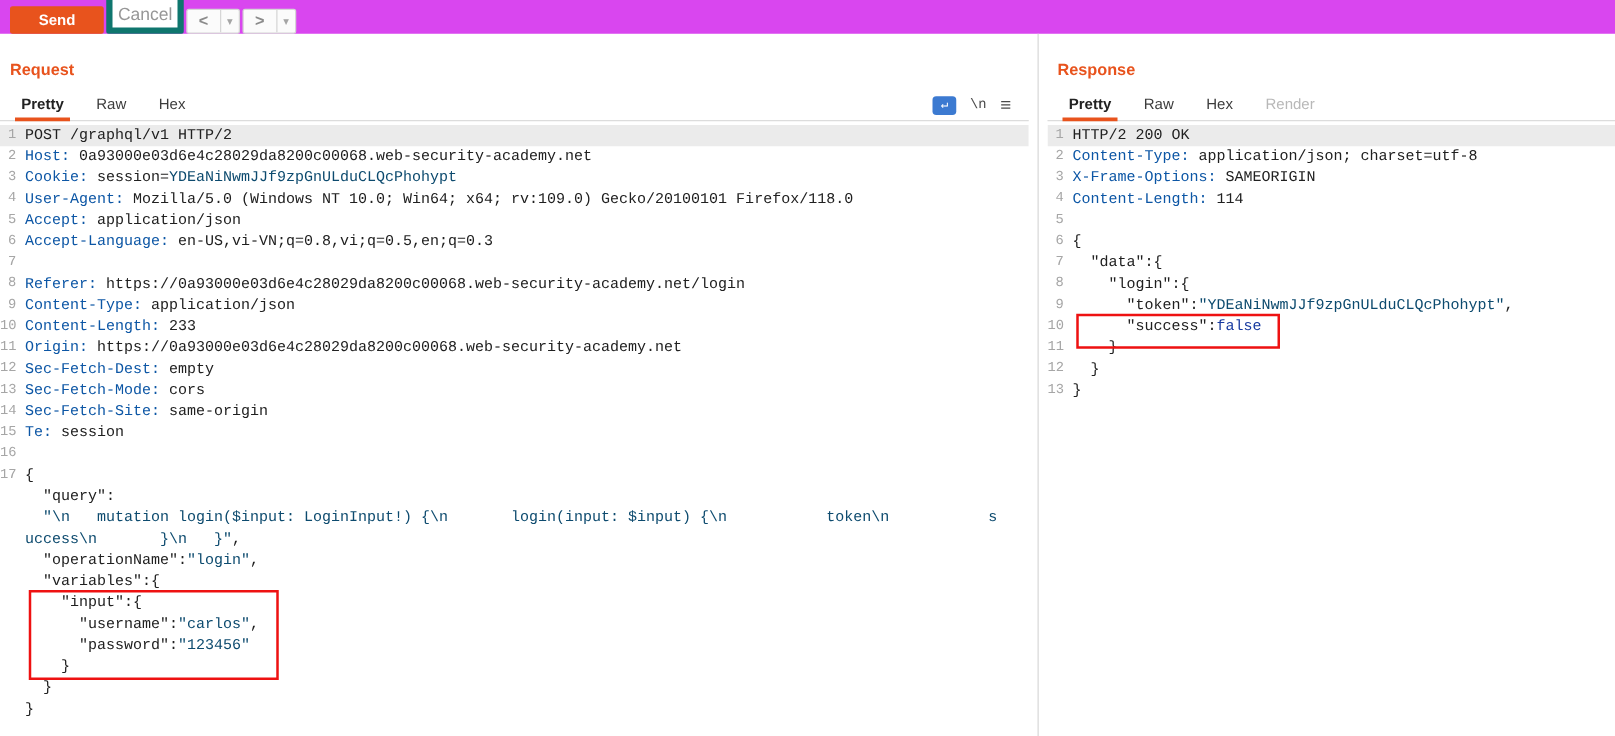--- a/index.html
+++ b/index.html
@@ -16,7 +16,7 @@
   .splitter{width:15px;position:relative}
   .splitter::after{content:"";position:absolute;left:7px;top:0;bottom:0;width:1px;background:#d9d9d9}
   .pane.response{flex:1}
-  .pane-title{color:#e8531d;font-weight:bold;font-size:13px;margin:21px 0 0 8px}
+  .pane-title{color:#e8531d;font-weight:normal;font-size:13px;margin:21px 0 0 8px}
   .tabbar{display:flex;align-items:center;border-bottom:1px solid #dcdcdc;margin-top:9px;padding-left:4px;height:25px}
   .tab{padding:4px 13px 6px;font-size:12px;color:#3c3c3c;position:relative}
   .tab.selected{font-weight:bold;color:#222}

= = = =

→ **Activity**
The lines that mention the word "flex" should be pulled from the records above.

→ **Answer to this task**
   .pane.response{flex:1}
   .tabbar{display:flex;align-items:center;border-bottom:1px solid #dcdcdc;margin-top:9px;padding-left:4px;height:25px}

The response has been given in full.